--- Work order ---
Only one number is expected here, namely how many lines of the entries below hold the string "Bitcoin".

Stored items from a collection:

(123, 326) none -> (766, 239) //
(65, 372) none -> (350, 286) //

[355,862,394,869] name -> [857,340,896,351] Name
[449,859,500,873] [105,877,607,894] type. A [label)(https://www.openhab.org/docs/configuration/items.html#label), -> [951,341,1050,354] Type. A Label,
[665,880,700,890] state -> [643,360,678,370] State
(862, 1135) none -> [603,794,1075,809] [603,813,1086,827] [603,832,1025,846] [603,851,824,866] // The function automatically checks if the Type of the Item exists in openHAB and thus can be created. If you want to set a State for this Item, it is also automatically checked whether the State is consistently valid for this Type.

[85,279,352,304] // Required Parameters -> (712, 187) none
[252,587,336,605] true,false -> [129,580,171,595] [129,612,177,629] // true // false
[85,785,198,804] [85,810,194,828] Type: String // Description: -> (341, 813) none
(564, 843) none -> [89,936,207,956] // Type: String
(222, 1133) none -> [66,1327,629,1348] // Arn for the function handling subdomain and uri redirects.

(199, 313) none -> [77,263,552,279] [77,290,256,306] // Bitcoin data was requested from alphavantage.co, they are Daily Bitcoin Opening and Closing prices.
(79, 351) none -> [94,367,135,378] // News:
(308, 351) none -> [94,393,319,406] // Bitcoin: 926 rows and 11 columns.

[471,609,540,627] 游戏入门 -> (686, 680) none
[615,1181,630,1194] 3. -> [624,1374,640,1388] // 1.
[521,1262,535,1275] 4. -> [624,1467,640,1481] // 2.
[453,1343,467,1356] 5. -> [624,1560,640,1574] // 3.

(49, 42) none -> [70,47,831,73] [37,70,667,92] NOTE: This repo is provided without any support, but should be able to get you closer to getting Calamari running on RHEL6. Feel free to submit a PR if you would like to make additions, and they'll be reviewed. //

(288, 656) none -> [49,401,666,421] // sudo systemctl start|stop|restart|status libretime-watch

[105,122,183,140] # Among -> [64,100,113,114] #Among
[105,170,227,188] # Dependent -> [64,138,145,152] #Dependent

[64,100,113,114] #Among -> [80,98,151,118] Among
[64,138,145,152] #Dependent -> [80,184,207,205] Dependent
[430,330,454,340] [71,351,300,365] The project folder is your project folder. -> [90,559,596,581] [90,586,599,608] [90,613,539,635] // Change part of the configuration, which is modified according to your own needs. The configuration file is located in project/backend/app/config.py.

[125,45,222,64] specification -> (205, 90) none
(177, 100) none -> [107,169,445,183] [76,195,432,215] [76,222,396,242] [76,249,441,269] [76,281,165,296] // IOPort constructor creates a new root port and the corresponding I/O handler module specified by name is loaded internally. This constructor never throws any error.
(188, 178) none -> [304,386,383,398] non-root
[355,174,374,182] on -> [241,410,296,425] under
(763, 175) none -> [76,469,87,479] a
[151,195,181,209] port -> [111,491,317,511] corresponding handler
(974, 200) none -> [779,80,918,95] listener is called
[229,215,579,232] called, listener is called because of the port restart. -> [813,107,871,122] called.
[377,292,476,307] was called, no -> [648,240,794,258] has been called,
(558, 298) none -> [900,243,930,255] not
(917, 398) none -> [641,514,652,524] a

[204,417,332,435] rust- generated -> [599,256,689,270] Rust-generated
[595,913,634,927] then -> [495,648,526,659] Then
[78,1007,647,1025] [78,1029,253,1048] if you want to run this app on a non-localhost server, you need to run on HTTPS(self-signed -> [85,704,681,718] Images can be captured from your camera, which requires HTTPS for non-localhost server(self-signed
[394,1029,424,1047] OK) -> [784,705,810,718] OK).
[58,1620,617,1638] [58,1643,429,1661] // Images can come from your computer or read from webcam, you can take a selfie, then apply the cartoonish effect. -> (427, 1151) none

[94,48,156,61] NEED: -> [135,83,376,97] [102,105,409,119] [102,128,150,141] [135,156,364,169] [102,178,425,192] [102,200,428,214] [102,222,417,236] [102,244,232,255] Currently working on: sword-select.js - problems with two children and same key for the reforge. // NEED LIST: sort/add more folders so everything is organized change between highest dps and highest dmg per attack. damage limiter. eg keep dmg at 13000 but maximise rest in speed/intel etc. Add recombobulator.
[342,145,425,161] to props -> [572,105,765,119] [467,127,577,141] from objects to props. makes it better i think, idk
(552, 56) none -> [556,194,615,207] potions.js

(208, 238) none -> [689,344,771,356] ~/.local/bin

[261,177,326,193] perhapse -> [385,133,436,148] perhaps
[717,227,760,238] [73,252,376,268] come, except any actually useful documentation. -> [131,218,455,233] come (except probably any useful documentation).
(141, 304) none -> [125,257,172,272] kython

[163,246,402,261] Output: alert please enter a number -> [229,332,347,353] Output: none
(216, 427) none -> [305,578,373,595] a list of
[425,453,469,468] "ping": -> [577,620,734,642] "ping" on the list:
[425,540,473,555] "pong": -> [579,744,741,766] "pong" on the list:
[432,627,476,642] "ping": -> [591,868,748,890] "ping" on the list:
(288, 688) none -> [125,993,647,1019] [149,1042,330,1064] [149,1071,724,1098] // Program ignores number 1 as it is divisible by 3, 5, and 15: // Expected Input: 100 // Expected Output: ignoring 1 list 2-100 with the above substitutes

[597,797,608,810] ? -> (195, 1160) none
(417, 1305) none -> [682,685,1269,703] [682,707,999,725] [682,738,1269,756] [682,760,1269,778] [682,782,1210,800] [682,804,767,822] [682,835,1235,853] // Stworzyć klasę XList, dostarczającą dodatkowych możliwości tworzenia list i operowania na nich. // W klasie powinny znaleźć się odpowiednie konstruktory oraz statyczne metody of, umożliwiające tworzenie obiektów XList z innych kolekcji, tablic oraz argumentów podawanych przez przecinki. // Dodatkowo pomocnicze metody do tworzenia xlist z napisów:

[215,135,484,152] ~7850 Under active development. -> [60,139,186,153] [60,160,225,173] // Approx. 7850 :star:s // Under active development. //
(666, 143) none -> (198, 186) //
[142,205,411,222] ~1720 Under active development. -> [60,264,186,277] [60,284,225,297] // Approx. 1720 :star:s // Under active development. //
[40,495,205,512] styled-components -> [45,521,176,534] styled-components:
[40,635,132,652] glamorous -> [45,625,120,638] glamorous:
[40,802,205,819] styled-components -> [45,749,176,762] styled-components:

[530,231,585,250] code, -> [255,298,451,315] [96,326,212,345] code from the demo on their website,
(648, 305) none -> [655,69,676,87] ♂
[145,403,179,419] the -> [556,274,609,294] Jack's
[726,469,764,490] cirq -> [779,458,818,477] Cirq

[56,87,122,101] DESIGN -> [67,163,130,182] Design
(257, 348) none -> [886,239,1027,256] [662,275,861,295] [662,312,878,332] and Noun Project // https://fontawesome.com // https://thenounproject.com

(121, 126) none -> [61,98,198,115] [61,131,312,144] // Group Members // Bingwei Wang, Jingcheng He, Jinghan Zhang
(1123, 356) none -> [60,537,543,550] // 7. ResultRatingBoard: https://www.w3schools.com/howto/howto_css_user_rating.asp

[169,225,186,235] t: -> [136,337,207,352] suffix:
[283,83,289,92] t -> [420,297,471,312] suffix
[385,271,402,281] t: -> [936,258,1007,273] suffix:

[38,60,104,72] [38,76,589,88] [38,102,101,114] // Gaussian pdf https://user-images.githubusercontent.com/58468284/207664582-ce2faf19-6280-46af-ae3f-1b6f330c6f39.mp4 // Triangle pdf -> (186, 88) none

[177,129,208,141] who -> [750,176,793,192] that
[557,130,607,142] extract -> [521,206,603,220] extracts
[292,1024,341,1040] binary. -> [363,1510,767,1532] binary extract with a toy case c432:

--- Response ---
2